Greece recorded exceptionally strong demand for the reopening of its existing 10-year government bond

Greece recorded exceptionally strong demand for the reopening of its existing 10-year government bond maturing in June 2036, with total bids reaching 36 billion euros, according to a statement by the Public Debt Management Agency (PDMA) published on the Athens Exchange. 

The Greek State raised 3 billion euros from the transaction.

The reopening of the 10-year benchmark bond is not primarily aimed at raising additional liquidity, but rather at strengthening the Greek sovereign yield curve and supporting activity in the secondary bond market.

Despite ongoing pressure across eurozone bond markets amid expectations that the European Central Bank will raise interest rates by 25 basis points on Thursday, June 11, the Greek market has continued to demonstrate resilience.

The yield on the Greek 10-year benchmark stood at around 3.77% in the secondary market, only 78 basis points above the equivalent German Bund yield of 3.07%.

Eurostat data released on Tuesday showed that Greece continues to record one of the lowest public debt servicing costs in the euro area.

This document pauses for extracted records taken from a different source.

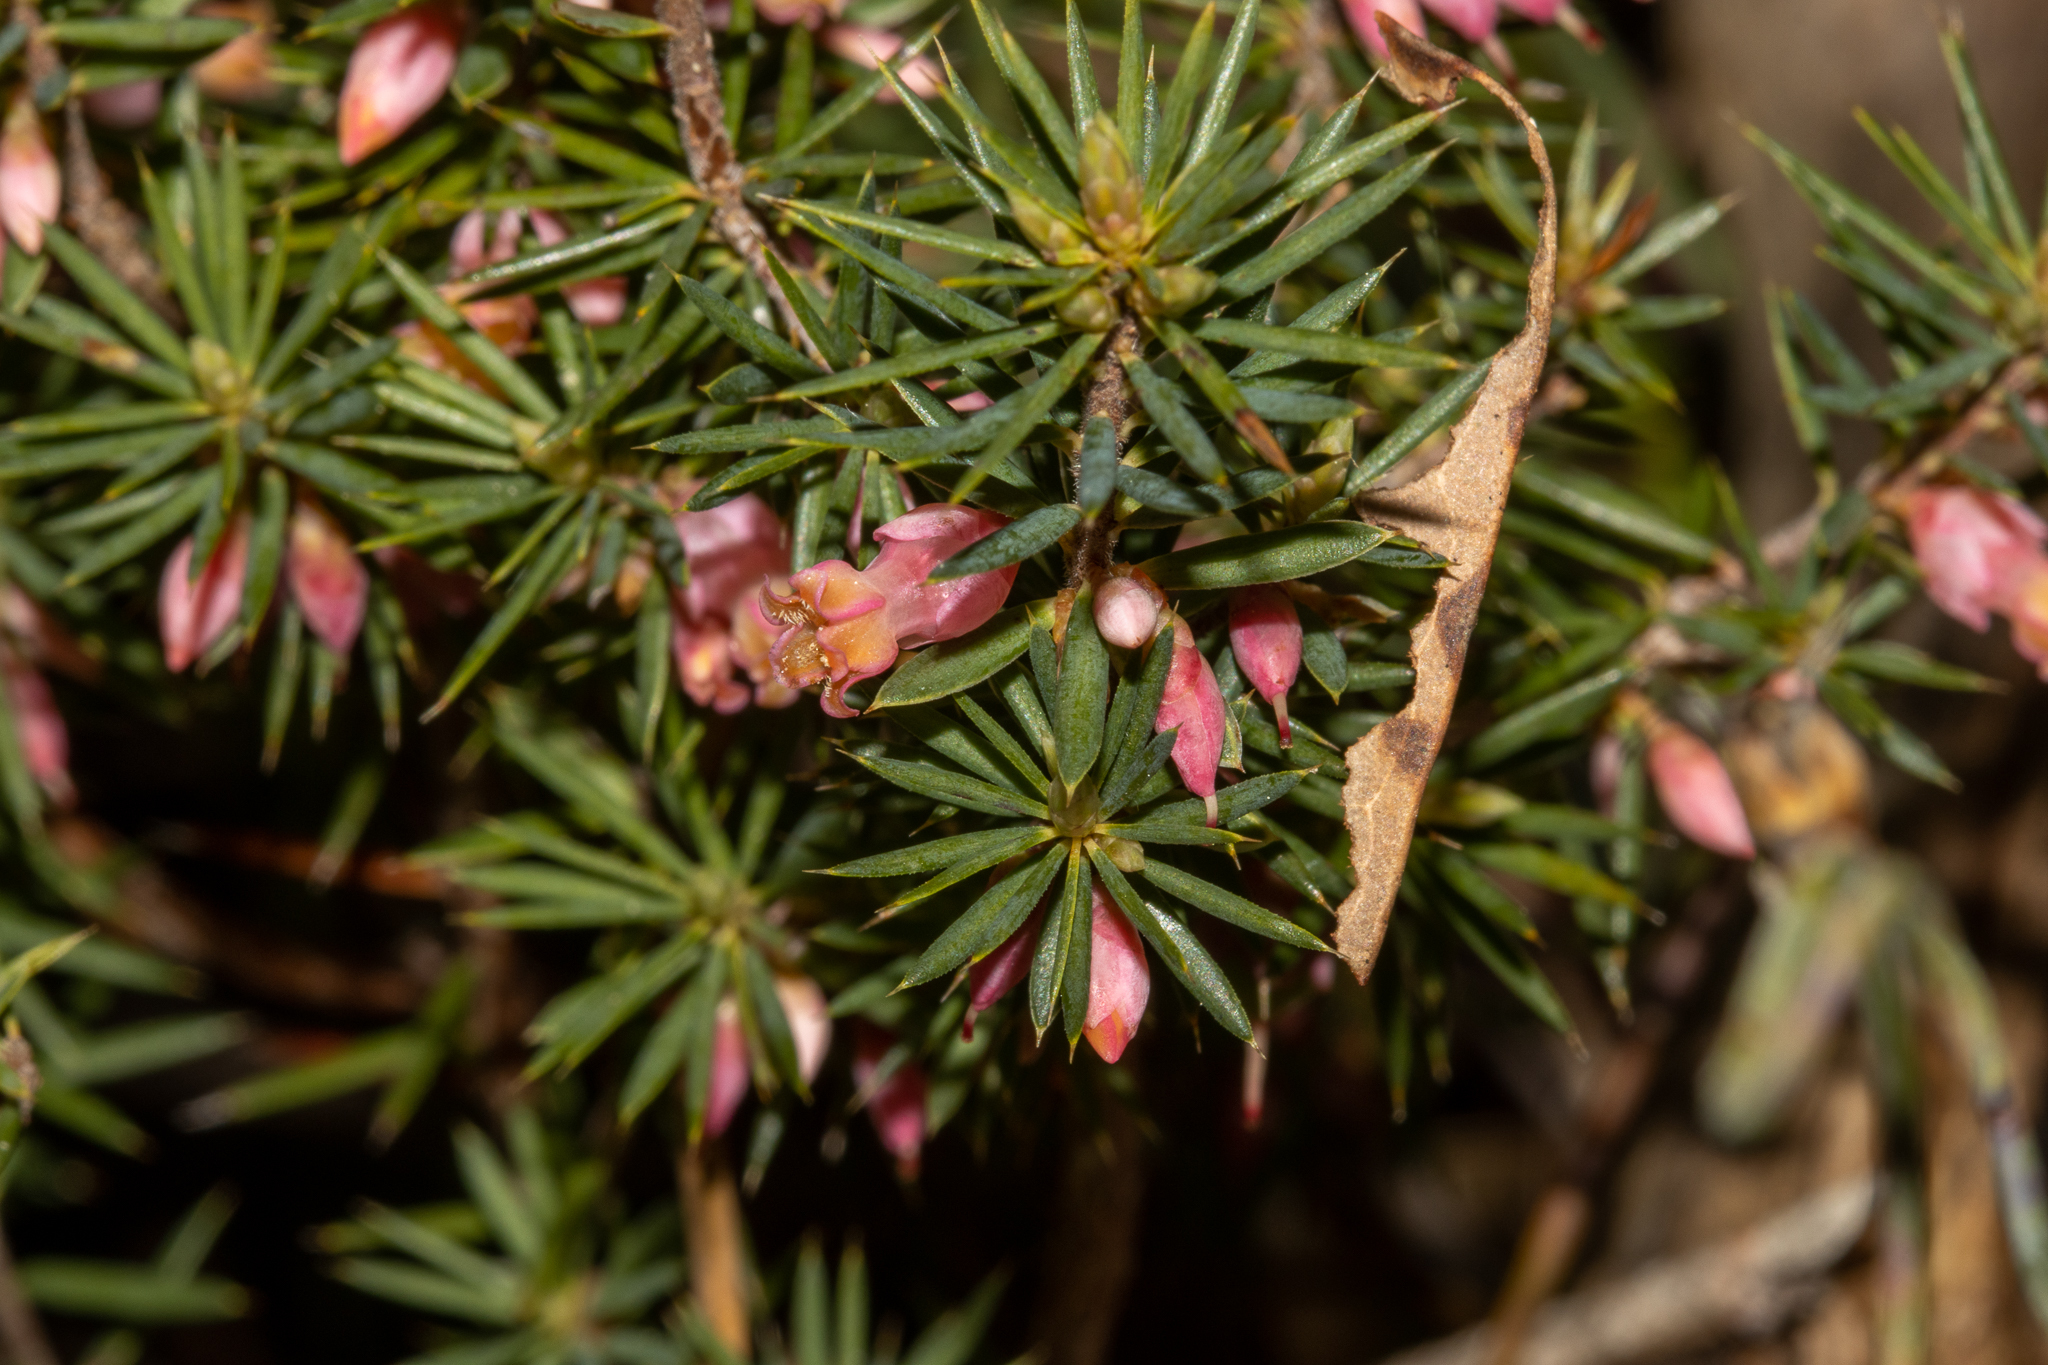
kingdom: Plantae
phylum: Tracheophyta
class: Magnoliopsida
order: Ericales
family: Ericaceae
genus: Brachyloma
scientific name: Brachyloma ericoides
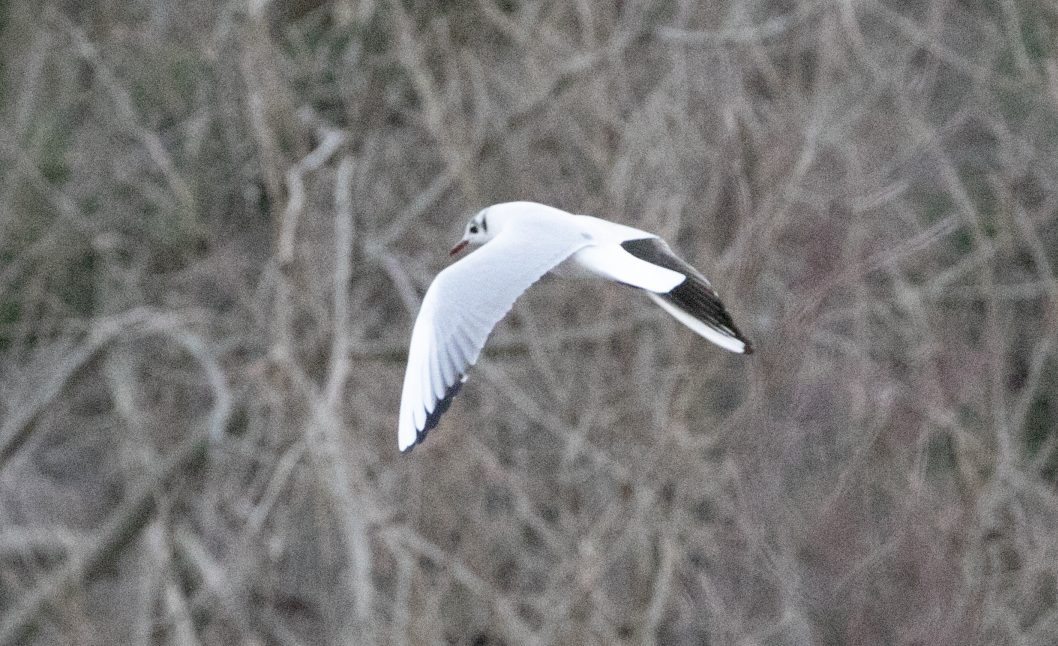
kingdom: Animalia
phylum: Chordata
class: Aves
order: Charadriiformes
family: Laridae
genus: Chroicocephalus
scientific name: Chroicocephalus ridibundus
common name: Black-headed gull
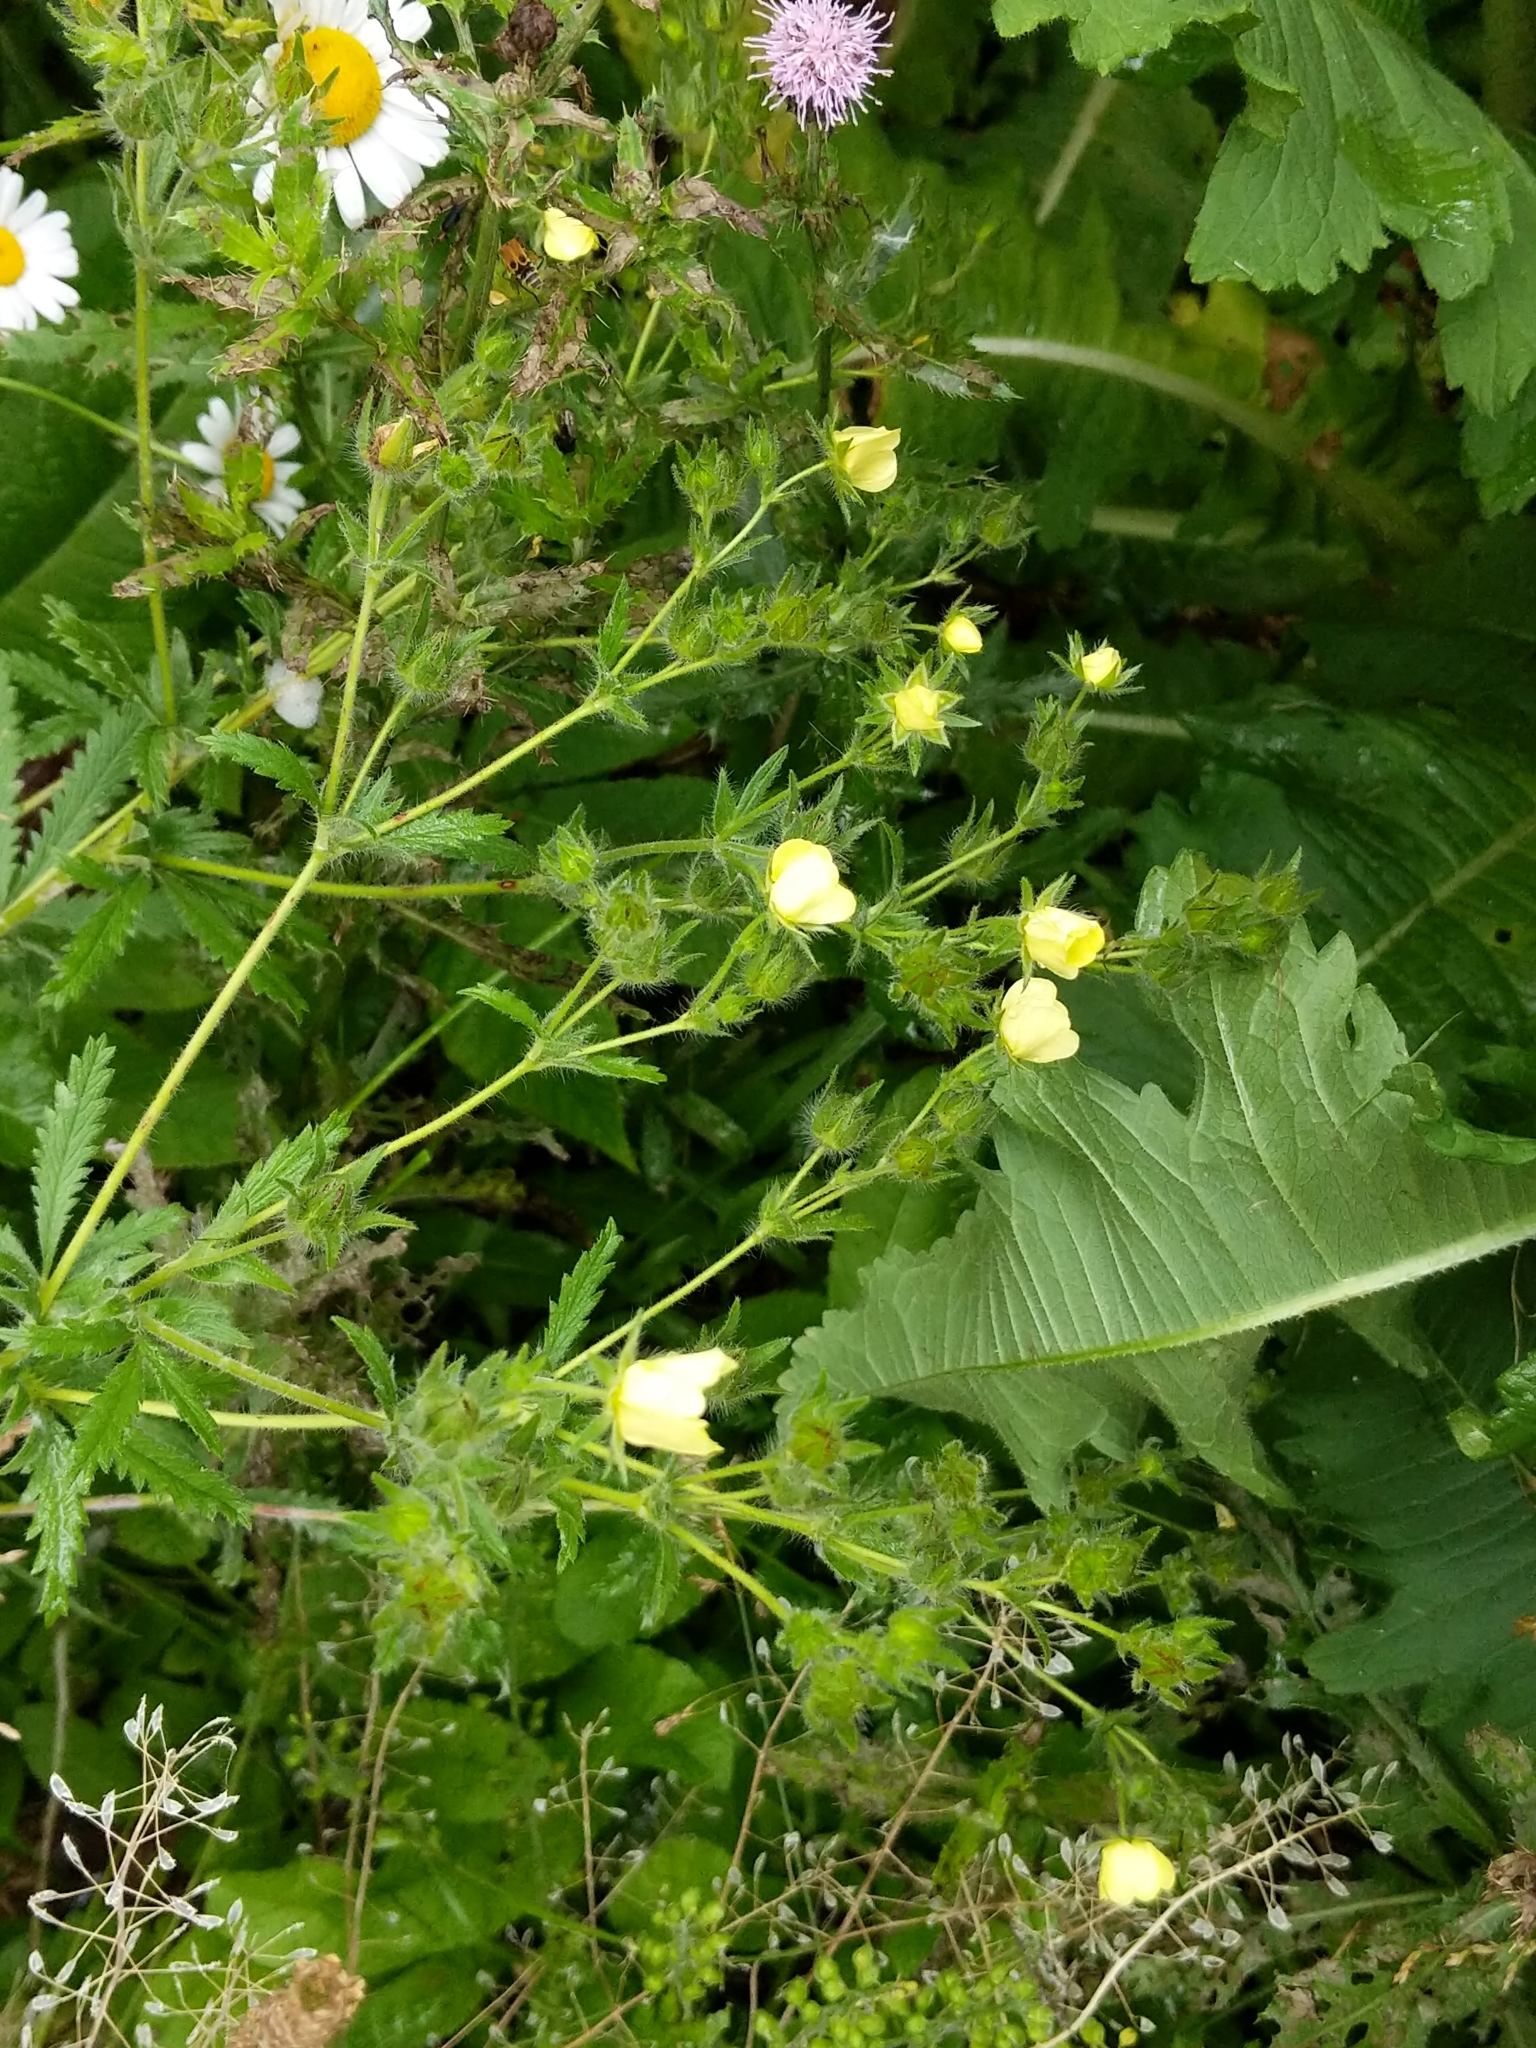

Specifically, the cost of servicing Greek public debt declined marginally to 2.18% in 2025, from 2.27% in 2024, reflecting the long maturity profile and favourable structure of the country’s debt.
According to data published by the PDMA, the cost of servicing general government debt stood at 1.38% on a cash basis as of end-March 2026, including swaps, and at 1.84% when including swaps and deferred interest payments on European Financial Stability Facility (EFSF) loans.